En la sala contigua, vieron a través del vidrio a una de las recepcionistas tirar su taza de café y ponerse bruscamente de pie, el teléfono al oído y los ojos desorbitados. Los agentes corrieron hacia ella.
—¿Puede repetirme su ubicación? —preguntó la recepcionista, apretando el botón de altavoz.
—Avenida Alissius, número veintidós, dos dos —dijo la voz, con acento turco. Luego colgó.
—Acabamos —dijo la recepcionista con un visible temblor en las manos—… acabamos de recibir una llamada del informante.
—¿Lo has podido rastrear?
La recepcionista miró el monitor que tenía en frente.
—Sí. Casi perdemos la señal, pero… sí. La dirección está a unos kilómetros.
*
La policía de Ankara se movilizó para rodear el perímetro de un viejo edificio de departamentos, presuntamente desocupado, a las afueras de la ciudad. Un grupo de agentes entró con fuerza, uno por uno; todos estaban vacíos, excepto uno ubicado en el séptimo piso, al final de un largo pasillo.
Los agentes derribaron la puerta y entraron. Era un lugar oscuro, sucio y revuelto, olía a orina y a excremento. En una esquina del pequeño lugar, más oscura que el resto, había un sofá de espaldas a la puerta. El sofá miraba a una ventana semiabierta, desde la que se apreciaba una zona agrícola con unos cuantos edificios bajos, la mayoría bodegas de cereales. Del costado derecho del sofá, apenas distinguible entre la oscuridad, sobresalían los silenciosos destellos de un arma de fuego, cuya punta rozaba la capa de suciedad del suelo; una mano rígida y fría la sostenía.
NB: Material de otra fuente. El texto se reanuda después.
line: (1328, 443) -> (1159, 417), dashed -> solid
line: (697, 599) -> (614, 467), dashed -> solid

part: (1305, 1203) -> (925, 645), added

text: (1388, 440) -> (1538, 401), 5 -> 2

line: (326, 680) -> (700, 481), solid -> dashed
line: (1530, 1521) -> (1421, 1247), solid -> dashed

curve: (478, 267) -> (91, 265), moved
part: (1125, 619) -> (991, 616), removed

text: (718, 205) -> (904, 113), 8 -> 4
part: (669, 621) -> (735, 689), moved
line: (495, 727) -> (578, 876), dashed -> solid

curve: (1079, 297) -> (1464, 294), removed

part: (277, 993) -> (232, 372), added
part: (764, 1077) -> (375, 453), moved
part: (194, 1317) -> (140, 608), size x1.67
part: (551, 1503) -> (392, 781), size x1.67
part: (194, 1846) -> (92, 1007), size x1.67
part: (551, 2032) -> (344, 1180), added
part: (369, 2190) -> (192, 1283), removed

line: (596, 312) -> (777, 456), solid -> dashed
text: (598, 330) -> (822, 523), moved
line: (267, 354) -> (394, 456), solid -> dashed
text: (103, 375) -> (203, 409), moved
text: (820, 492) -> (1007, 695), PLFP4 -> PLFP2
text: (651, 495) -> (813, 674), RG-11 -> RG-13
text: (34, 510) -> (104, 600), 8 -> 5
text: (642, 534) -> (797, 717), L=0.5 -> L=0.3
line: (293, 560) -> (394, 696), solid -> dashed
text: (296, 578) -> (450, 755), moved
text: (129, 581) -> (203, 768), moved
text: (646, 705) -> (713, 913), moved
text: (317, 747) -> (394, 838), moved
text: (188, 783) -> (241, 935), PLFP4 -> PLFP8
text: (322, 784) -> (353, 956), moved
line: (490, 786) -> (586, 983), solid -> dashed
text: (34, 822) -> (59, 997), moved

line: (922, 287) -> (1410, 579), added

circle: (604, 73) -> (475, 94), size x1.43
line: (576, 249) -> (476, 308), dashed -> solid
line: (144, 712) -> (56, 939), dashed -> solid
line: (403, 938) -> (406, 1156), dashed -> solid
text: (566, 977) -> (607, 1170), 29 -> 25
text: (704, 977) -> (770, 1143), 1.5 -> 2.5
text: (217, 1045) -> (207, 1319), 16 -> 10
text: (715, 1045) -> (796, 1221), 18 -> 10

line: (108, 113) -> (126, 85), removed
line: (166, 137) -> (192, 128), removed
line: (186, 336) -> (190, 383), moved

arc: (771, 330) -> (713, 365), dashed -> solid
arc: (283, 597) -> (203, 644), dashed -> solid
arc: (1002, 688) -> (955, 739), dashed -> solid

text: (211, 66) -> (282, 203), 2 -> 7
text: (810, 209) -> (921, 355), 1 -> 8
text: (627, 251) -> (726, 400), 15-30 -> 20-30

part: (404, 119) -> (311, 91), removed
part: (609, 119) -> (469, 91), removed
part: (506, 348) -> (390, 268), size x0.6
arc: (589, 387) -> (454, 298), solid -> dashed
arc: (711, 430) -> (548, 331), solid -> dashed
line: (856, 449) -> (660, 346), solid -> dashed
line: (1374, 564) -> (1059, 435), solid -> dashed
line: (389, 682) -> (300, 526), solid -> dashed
Un agente se dirigió hacia el sofá y apuntó su revólver a quien estaba sentado en él.
—Está muerto —dijo, bajando el arma, aunque la oscuridad apenas le permitía ver a quien tenía delante.
—Parece que esta no es la dirección del informante sino la de otro suicida.
—Entonces debe haber uno de esos discos duros por aquí —dijo otro de los agentes, que comenzó a dar vueltas por el lugar.
—¿Qué es esto? —uno de los agentes señaló algo sobre una mesa: era un rollo de papel, grueso y amarillento, de aspecto muy antiguo. Extendió el rollo, manchado y medio roto. En él había varios nombres escritos, miles de ellos estrujados uno contra otro; los últimos nombres de la lista parecían escritos de forma apresurada y con un tipo distinto de tinta. A un lado del rollo, una pluma blanca y grande, quebrada por la mitad, reposaba en un tintero—. Tienen que ver esto. No estoy seguro, pero creo que son los nombres de las personas reportadas por el informante.
La luz entraba por la ventana semiabierta; sin embargo, aquel que yacía sin vida sobre el sofá, una vaga silueta negra apenas perceptible, parecía oscurecer la habitación, como si su cuerpo absorbiera por completo la escasa luz que incidía sobre él.
El agente que estaba frente al cadáver entornó los párpados y recorrió las cortinas, esperando tener mejor visibilidad, pero el lugar solo se oscureció más.
—Encontré el apagador —dijo alguien. El departamento al fin se llenó de luz.
El agente que estaba frente al cadáver vio las enormes alas de plumas grises, desparramadas sobre el suelo y salpicadas de sangre, las cuales surgían de la espalda de quien yacía en el sofá. Largos cabellos blancos pegados con sangre alrededor del orificio de salida de la bala. La cabeza y los hombros, ahora caídos, parecían testigos de un peso casi infinito, acumulado desde el comienzo del tiempo.
—Parece que esta vez no dejaron nada —dijo el otro agente, aún buscando el disco duro entre la pútrida suciedad—. Nadie recordará a este pobre diablo.